While not explicitly described in the HL7 UDAP B2B specification, clients SHALL specify the grant_type parameter with a value of “client_credentials”. The scope parameter is not required and SHALL be interpreted as “patient/*.rs” if absent as defined by SMART App Launch framework. Systems need not support other scopes and SHALL reject scopes they do not recognize.

The JWT appearing in the client_assertion includes a mandatory sub element containing the client id as registered with the data source’s authentication server. Because the client will already have been identified as part of the mutual TLS verification process, the client id MAY be specified as “unregistered”, in which case, the identity SHALL be determined based on the mutual TLS-confirmed client identity.

When signing the JWT in the client_assertion portion of the OAuth request, the x.509 certificate used in the signature MAY (and in most cases will) be the same used in the mutual TLS process.

The draft of the HL7 UDAP B2B specification mandates that purpose_of_use be specified as part of the B2B authorization extension. This requirement may be omitted in the final published version of the HL7 UDAP specification. For now, implementations may satisfy the requirement by specifying all high-level purposes of use that may be relevant for the period for which access is sought. E.g.

"purpose_of_use": ["HMARKT","HOPERAT","HPAYMT","HRESCH","PATRQT","TREAT"]
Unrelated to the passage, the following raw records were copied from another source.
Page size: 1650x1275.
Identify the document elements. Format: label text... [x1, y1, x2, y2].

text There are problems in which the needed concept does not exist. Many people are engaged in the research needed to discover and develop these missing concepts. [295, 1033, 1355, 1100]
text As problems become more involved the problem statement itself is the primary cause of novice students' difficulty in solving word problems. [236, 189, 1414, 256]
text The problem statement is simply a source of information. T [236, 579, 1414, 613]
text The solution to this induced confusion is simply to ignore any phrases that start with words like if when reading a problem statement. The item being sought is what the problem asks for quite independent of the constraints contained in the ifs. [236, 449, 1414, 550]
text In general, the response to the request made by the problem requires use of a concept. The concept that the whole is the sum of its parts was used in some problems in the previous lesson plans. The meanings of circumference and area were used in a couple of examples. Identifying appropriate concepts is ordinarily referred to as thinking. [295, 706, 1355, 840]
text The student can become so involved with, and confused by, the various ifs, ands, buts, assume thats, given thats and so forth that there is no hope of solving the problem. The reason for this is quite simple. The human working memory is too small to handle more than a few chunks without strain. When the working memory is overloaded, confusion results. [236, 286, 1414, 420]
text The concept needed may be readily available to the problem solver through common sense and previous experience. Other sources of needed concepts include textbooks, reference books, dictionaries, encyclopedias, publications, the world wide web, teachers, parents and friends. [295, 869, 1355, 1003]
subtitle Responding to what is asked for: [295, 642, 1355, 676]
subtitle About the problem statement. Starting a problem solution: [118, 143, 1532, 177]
would cover all possible purposes of use - marketing, operations, payment, research, patient request and treatment. Finer-grained Da Vinci implementation guides may provide additional guidance about what purpose-of-use codes must or may be present or supported.

Implementations SHALL populate the consent_reference with a URL that refers to either a FHIR Consent or a DocumentReference that conveys the patient-signed consent. The content referenced SHALL be sufficient to permit audit confirmation that the consent was indeed granted by the member or an authorized agent.
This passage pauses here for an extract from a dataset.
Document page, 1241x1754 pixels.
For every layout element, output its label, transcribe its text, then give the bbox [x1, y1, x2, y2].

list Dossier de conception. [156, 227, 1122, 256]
The HL7 UDAP B2B specification mandates that the consent_reference be resolvable to either a DocumentReference or Consent resource. This IG further constrains this expectation to be a Consent resource adhering to the HRex Consent profile. This means that the server on which the Consent is stored SHALL support a read operation.
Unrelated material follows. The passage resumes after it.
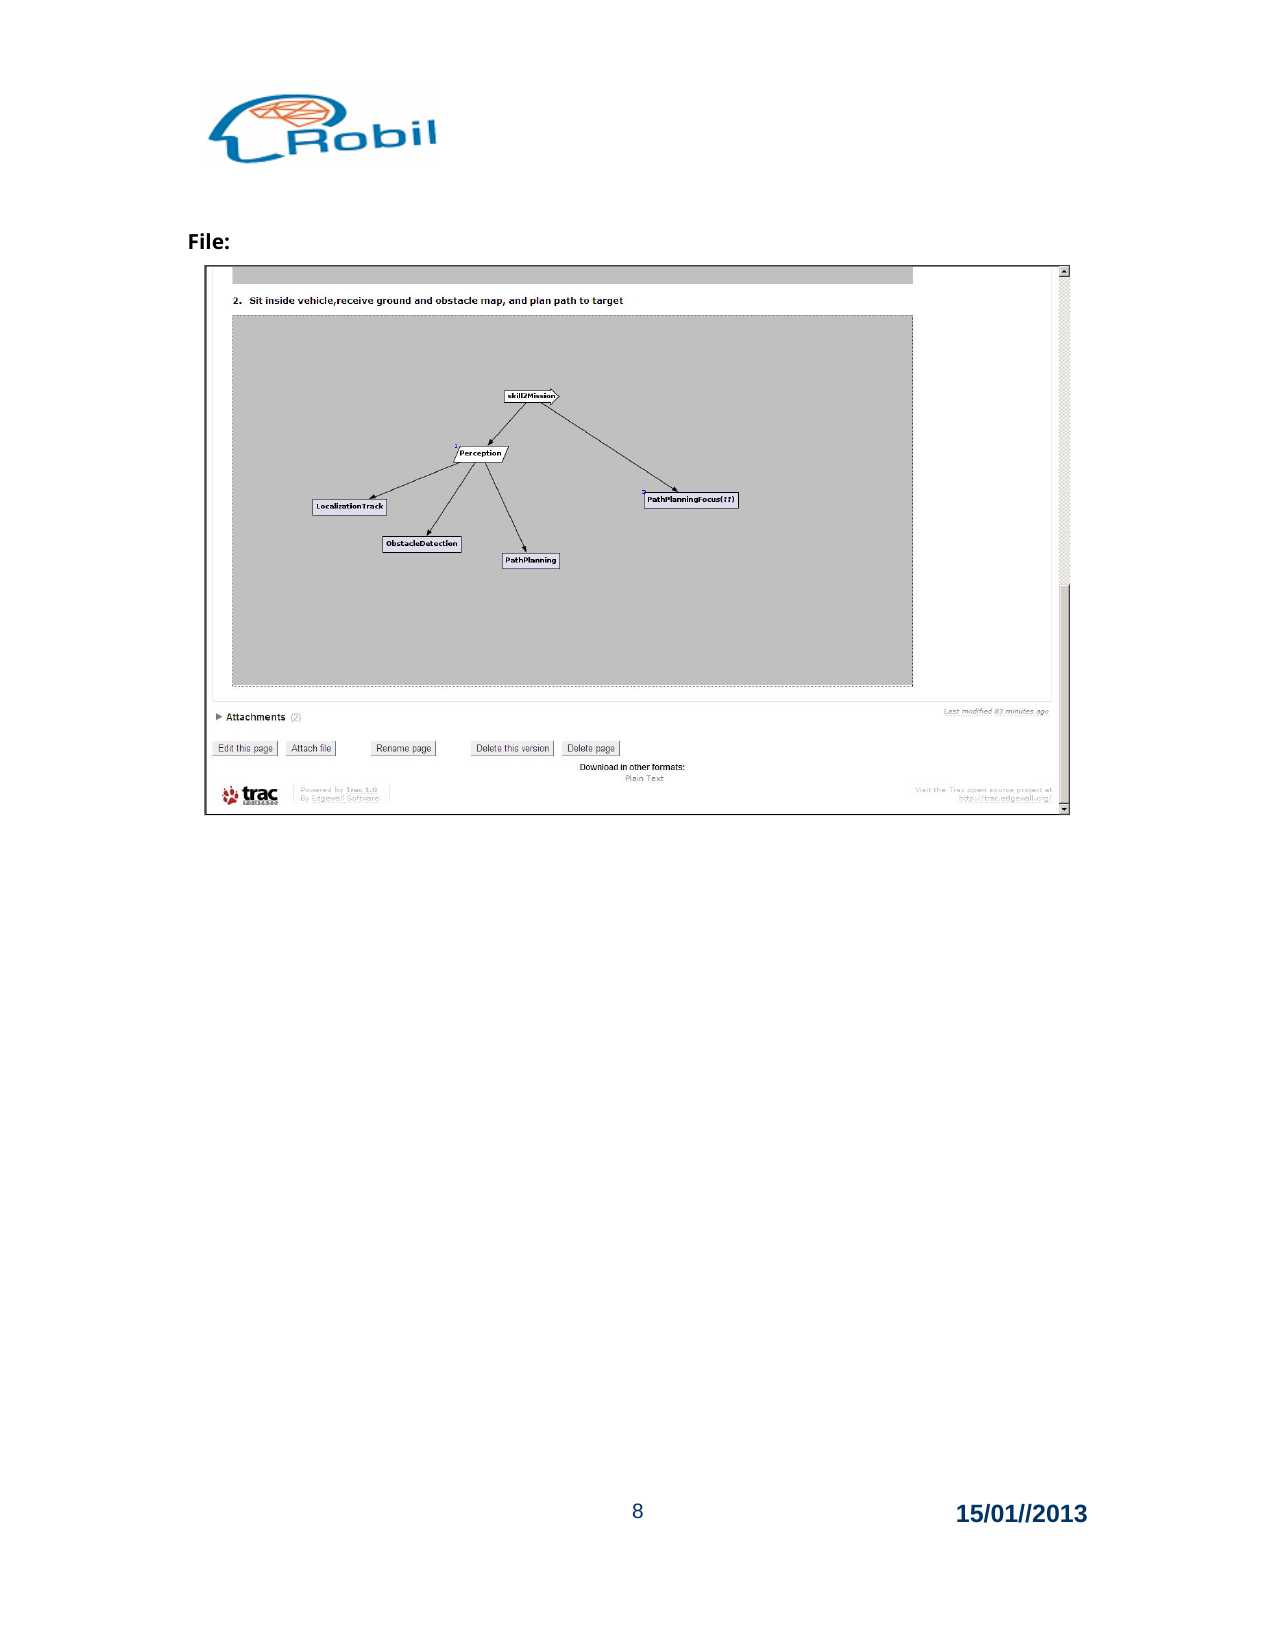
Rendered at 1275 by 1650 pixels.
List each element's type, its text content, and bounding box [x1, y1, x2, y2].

picture [204, 265, 1071, 816]
text File: [187, 227, 1087, 256]
picture [204, 84, 440, 166]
A key aspect of this Consent is the indication of the time-period over which the Consent is valid. Data consumers SHALL NOT request initial access or a refresh token unless the Consent referenced covers the maximum time period (1 hour) for which authorization might be granted. If the Consent is updated in any way (e.g. revoked), the Data source SHALL dispose of any token granted and no longer use it. Data sources SHOULD* retrieve the Consent to verify this requirement has been met prior to granting each authorization or renewal. If the Consent referenced is invalid according to the profile or otherwise unacceptable, the Data Source **SHOULD include an OperationOutcome that describes any issues found as the HTTP Body accompanying the appropriate HTTP error code.

For compliance with this IG, consent_policy SHALL be present in the hl7-b2b extension and at least one of the policy repetitions specified must be one of the following two URIs. While other policies may be present, compliance with HRex systems does not require that any others be recognized.

http://hl7.org/fhir/us/davinci-hrex/consent-oauth#regular - Access is granted to all patient information that is not considered to be ‘sensitive’ according to U.S. state or federal regulation.

http://hl7.org/fhir/us/davinci-hrex/consent-oauth#sensitive - Access is granted to all patient information, including that considered to be ‘sensitive’ according to U.S. state or federal regulation.


Access requests for HRex are likely to need to be active for considerably longer than the 1 hour maximum permitted by the HL7 UDAP specification - potentially as long as 13 months. For this reason, authorizations SHALL return a refresh_token to allow more extended access. The authorization server SHALL enforce that the client application is the same as that who requested the original token.